━━━ SOURCE DOCUMENT ━━━
Abstract:
"With the achievement of the Internet, lives become easier with online services. Daily tasks such as purchasing goods and placing an appointment with a doctor using the internet are quicker and easier than they were. Improvement of many online services attracts many people to do their activities online. This makes larger amount of personal and payment transactions data recorded in the many forms of storage such as, databases, logfiles. This sensitive data should be protected and regulated according to the guidelines provided in GDPR and PCI-DSS compliances.
Identifying the exposed personal data is not an easy task. In this research, a novel approach has been introduced to identify personally identifiable information (PII) and payment card industry data (PCI). A machine learning based text classification model that uses Support Vector Machine model to identify PII and PCI data in the given text has been proposed in this research project.
The CNN model has been built and benchmarked against SVM, Naive Bayes, Random Forest, and gradient boost models. Among all the models, the CNN model achieved the highest accuracy of 0.96 (96%). The F1 scores for each class were also impressive, with PII scoring 0.96, PCI scoring 0.96, and Normal scoring 0.96. After building and training the model, it was utilized with the saved tokenizer's word indexes and label encoder classes in the classification tool, which was developed to identify exposed PII and PCI data. As promised, the classification tool successfully displayed the results of exposed PII and PCI data.
"
━━━ ENTRIES PROVIDED ━━━
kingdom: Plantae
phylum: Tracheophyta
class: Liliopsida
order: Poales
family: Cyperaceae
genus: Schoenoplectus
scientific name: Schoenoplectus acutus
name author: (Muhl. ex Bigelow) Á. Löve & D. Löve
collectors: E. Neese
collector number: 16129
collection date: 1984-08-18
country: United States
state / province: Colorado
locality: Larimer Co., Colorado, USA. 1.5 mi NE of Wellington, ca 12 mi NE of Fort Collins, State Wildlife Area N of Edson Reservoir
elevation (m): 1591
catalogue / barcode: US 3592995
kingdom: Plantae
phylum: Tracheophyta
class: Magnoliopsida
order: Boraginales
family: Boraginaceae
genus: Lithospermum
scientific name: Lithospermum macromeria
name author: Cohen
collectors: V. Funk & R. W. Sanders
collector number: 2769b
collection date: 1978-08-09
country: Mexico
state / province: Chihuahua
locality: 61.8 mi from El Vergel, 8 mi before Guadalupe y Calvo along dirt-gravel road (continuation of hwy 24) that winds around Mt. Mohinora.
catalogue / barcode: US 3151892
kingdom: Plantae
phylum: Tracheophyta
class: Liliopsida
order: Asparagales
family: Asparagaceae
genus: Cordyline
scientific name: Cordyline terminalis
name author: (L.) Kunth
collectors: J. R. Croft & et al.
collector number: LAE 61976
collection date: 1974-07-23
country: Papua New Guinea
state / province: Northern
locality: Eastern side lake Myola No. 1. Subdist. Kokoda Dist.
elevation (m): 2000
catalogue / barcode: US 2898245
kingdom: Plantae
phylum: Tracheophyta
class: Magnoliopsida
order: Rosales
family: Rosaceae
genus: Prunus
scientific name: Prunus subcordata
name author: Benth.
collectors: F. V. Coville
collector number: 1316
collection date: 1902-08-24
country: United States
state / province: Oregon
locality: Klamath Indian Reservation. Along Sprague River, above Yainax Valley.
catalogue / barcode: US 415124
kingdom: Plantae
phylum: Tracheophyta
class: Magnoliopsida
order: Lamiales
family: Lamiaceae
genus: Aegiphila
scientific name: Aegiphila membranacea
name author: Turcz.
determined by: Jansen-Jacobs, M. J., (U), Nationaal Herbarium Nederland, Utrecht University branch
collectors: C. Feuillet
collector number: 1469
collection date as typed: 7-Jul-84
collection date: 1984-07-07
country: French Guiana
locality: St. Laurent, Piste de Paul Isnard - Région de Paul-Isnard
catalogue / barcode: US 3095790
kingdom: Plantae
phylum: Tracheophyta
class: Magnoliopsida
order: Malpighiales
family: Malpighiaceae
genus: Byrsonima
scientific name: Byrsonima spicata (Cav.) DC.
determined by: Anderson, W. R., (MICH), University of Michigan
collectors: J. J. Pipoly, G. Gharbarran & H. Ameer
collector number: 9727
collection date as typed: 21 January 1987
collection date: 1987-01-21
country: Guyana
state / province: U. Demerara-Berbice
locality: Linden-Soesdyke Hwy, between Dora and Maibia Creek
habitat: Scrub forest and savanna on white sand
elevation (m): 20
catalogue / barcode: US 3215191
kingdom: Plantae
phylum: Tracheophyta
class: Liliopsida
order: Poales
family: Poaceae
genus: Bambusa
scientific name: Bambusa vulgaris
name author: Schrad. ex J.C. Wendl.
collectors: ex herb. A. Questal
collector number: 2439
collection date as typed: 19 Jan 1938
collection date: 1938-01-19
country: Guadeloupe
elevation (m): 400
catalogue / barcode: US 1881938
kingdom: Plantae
━━━
#### TASK PROMPT
Answer these questions from the abstract.
1. Which two compliances provide the guidelines for protecting and regulating sensitive data?
2. What does the abbreviation PII stand for?
3. What accuracy did the CNN model achieve?

#### FULL RESPONSE
1. GDPR and PCI-DSS.
2. Personally identifiable information.
3. 0.96 (96%).